One would think Denver would refrain from running Manning if at all possible, as I am pretty sure they would rather have him fall down than take a hit and it would seem odd if he ran any sneaks. Basically, I would not expect much in terms of fantasy production from rushing. Off the top, I would guess that would rank him as a low end QB1 depending upon how crazy the QB scoring is this year. Of course, if he aired it out all game, performed at a high level, and played in 16 games he would rank higher.5-ish Finkle said:
I'm guessing that missing last season doesn't have as much to do with those predicting the possibility of <16 games started as why he missed it does. That "injury that is 100% healed" that he had is no joke, and to deem him "cured" is whistling past the graveyard, at least a bit, in my mind.

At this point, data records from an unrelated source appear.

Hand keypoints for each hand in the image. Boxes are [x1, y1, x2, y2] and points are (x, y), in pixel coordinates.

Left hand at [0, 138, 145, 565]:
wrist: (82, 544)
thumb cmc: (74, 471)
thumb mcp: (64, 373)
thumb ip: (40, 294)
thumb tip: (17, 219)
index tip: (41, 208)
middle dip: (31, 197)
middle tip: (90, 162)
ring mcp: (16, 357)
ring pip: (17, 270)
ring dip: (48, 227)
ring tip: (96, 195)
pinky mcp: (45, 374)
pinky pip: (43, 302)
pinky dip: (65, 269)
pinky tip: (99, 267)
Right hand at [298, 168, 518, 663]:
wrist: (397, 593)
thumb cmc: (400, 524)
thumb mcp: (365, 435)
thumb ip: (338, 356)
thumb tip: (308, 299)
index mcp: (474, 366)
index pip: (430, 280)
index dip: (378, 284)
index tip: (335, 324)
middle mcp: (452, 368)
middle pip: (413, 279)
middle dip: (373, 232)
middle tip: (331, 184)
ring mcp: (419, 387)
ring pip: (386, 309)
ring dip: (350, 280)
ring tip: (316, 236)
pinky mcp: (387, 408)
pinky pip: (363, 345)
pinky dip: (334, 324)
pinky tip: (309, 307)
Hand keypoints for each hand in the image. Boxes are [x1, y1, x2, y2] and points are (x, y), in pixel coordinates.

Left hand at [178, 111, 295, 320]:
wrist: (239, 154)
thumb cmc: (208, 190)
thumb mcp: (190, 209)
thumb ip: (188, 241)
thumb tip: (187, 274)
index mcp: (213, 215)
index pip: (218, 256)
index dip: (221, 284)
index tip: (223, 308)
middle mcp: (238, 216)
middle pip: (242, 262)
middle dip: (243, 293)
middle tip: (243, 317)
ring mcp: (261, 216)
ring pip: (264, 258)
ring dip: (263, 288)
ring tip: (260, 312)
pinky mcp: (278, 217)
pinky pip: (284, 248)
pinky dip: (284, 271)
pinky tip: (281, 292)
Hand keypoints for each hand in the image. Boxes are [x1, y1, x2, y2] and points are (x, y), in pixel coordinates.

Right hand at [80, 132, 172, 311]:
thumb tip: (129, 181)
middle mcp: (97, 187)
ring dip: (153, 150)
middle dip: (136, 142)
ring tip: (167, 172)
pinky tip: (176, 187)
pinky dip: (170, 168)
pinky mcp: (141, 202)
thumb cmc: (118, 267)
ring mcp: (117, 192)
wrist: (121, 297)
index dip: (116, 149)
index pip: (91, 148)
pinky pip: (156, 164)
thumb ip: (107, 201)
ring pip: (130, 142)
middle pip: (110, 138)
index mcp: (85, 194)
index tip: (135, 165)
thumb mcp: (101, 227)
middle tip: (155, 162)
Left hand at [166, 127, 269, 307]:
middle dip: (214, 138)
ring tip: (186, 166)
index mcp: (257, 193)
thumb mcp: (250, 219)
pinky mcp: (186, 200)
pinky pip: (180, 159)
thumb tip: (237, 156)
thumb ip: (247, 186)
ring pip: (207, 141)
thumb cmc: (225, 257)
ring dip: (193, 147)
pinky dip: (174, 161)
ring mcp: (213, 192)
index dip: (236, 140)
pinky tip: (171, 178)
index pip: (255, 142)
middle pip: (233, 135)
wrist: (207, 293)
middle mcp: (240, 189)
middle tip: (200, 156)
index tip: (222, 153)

Expecting '12 Manning to be '10 Manning isn't something I'm interested in. Not at this point, anyway. 13 seasons without missing a game is great, no question. Now, how many of those seasons was he coming back from multiple neck fusion procedures?
Yeah, we're all reading the relatively glowing camp reports about how Manning looks so far from Cecil, et al....but, unless I'm mistaken, he has yet to be hit since his most recent procedure, right?
I don't think a healthy Manning should necessarily be bet against, but until I see him survive some legitimate contact I don't think anyone who is predicting the possibility that he starts less than 16 games should be considered unreasonable either.
I honestly don't know where I'd be comfortable drafting him, or definitively what I'd project him for(haven't got the the Broncos yet). He's certainly not on my 'don't draft' list, but I am also not presently lathered up over the idea of having him as my QB1 over guys like Romo, Rivers or...dare I say it....Eli.